目はどうやって光を認識しているの?

2017-02-15

しおん

こんにちは。りけぷらのしおんです。


今日は日常の科学ということで、目が光を受容する仕組みについての話をしようと思います。
わりと有名な話だと思いますので、ご存知の方は読み飛ばしていただいて大丈夫です。

目の構造は図に書くと以下の通りです。



角膜がレンズの役目をして光を通し、網膜のスクリーンに像を写しています。
このとき虹彩は光の量を調整する、カメラでいう「しぼり」に相当します。
ここでチン小体と毛様体が共同して遠近調節を行なっています。
近くを見るときはチン小帯がゆるみ、毛様体が収縮して水晶体が厚くなり、焦点距離が小さくなります。遠くを見るときは、その逆です。


調節の方法は述べた通りとして、光をどのように認識するのでしょうか。

僕は小さい頃わりとそれが疑問で、高校で習ったときは割と感動を覚えたような気がします。
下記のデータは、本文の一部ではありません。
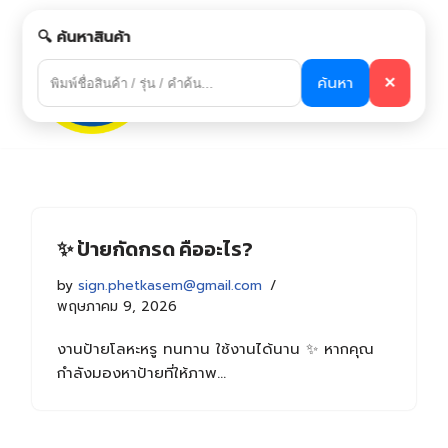
🔍 ค้นหาสินค้า
Skip
to
ค้นหา
✕
content
✨ ป้ายกัดกรด คืออะไร?
by
sign.phetkasem@gmail.com
พฤษภาคม 9, 2026
งานป้ายโลหะหรู ทนทาน ใช้งานได้นาน ✨ หากคุณ
กำลังมองหาป้ายที่ให้ภาพ…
光はスクリーンにある網膜に到達したあと、脳に伝わるには電気信号にならなくてはいけませんよね。
その反応を媒介するのが視細胞における化学反応です。

視細胞は桿体細胞と錐体細胞の二種類存在し、桿体細胞は光の明暗を認識し、錐体細胞は光の色を認識します。
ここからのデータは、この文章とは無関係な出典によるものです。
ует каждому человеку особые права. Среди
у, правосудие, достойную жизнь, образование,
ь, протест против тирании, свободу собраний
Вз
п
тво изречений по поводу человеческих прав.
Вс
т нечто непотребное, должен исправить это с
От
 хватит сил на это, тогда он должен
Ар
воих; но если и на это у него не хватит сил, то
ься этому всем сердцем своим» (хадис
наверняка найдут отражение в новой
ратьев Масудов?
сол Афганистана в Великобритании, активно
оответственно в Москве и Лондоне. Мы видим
桿体細胞で光の情報を直接受け取るのはロドプシンという物質です。ロドプシンは網膜において存在し、オプシンというタンパク質とビタミンAであるレチナールが結合して生成されます。


その結合の様子は以下の通りです。光が当たる前はシス型をしていますが、光が当たるとトランス型に変化するようです。




トランス型は構造が不安定であり、すぐオプシン+レチナールの複合体はレチナールを離してしまいます。


この反応こそが光受容の肝となるプロセスなのです。

ロドプシンは目においてたえず作られ、自分が暗い場所にいるか明るい場所にいるかによって、その量が調節されています。


それにしても、私たちが普段外の景色を脳が認識するのは連続的であるはずですが実際起きている反応がロドプシンの構造が変わったかどうかという離散的な0か1かの信号であることは面白い話だと思います。
なんだかデジタル信号→アナログ信号の変換みたいな話ですよね。



とりあえず今日は短いですがこれで。
読んでくれてありがとうございました。りけぷらのしおんでした。